Using a brain implant that can record neural signals over many months, my research team and I have discovered objective biomarkers of chronic pain severity in four patients with chronic pain as they went about their daily lives.
Pain is one of the most important and basic subjective experiences a person can have. While there is plenty of evidence that perception of pain takes place in the brain, there is also a major knowledge gap regarding where and how pain signals are processed in the brain.
Even though pain is universal, there has not been a way to objectively measure its intensity.
Most prior studies on the brain signals responsible for pain have relied on laboratory experiments in artificial environments.
Furthermore, although doctors widely recognize that chronic pain is not just an extension of acute pain – like stubbing your toe – it remains unknown how the brain circuits behind acute and chronic pain relate to each other.
Our study was part of a larger clinical trial aimed at developing a new brain stimulation therapy to treat severe chronic pain.
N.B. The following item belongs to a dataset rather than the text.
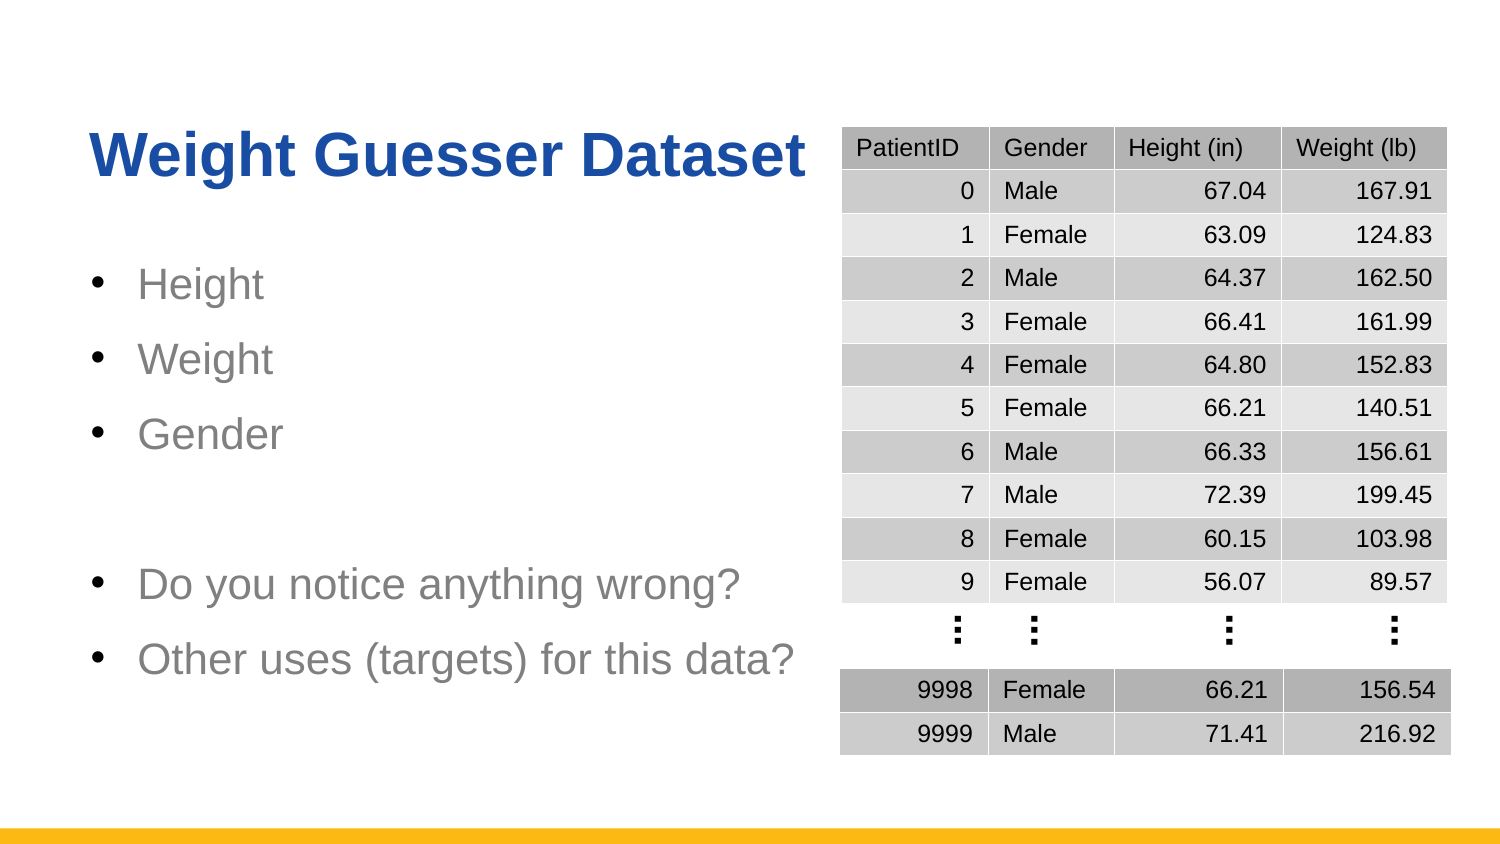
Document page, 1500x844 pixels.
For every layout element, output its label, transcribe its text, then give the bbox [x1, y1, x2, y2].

My team surgically implanted electrodes in the brains of four patients with post-stroke pain and phantom limb pain to record neural signals in their orbitofrontal cortex, an area of the brain associated with planning and expectation, and cingulate cortex, an area associated with emotion.
We asked the patients about their pain severity levels several times a day for up to six months. We then built machine learning models to try to match and predict each patient's self-reported pain intensity scores with snapshots of their brain activity signals.
These brain signals consisted of electrical waves that could be decomposed into different frequencies, similar to how a musical chord can be broken down into individual sounds of different pitches.
From these models, we found that low frequencies in the orbitofrontal cortex corresponded with each of the patient's subjective pain intensities, providing an objective measure of chronic pain.
The larger the shift in low-frequency activity we measured, the more likely the patient was experiencing intense pain.
Next, we wanted to compare the relationship between chronic pain and acute pain. We examined how the brain responded to short-term, intense pain caused by applying heat to the patients' bodies.
Based on data from two participants, we found that the anterior cingulate cortex was more involved in processing acute pain than chronic pain.
This experiment provides the first direct evidence that chronic pain involves information-processing areas of brain distinct from those involved in acute pain.
Why it matters
Chronic pain, defined as pain lasting more than three months, affects up to 1 in 5 people in the U.S. In 2019, the incidence of chronic pain was more common than that of diabetes, high blood pressure, or depression.
Neuropathic pain resulting from damage to the nervous system, such as stroke and phantom limb pain, often doesn't respond to available treatments and can significantly impair physical and emotional function and quality of life.
Better understanding how to measure brain activity to track pain could improve the diagnosis of chronic pain conditions and help develop new treatments such as deep brain stimulation.
What still isn't known
Although our study provides a proof of concept that signals from specific brain regions can serve as an objective measure of chronic pain, it is more likely that pain signals are distributed over a wide brain network.
We still don't know what other brain regions may harbor important pain signals that may more accurately reflect subjective pain. It is also unclear whether the signals we found would apply to patients with other pain conditions.
We hope to use these newly discovered neural biomarkers to develop personalized brain stimulation as a way to treat chronic pain disorders. This approach involves incorporating signals into tailored algorithms that would govern the timing and location of brain stimulation on demand, similar to how a thermostat operates.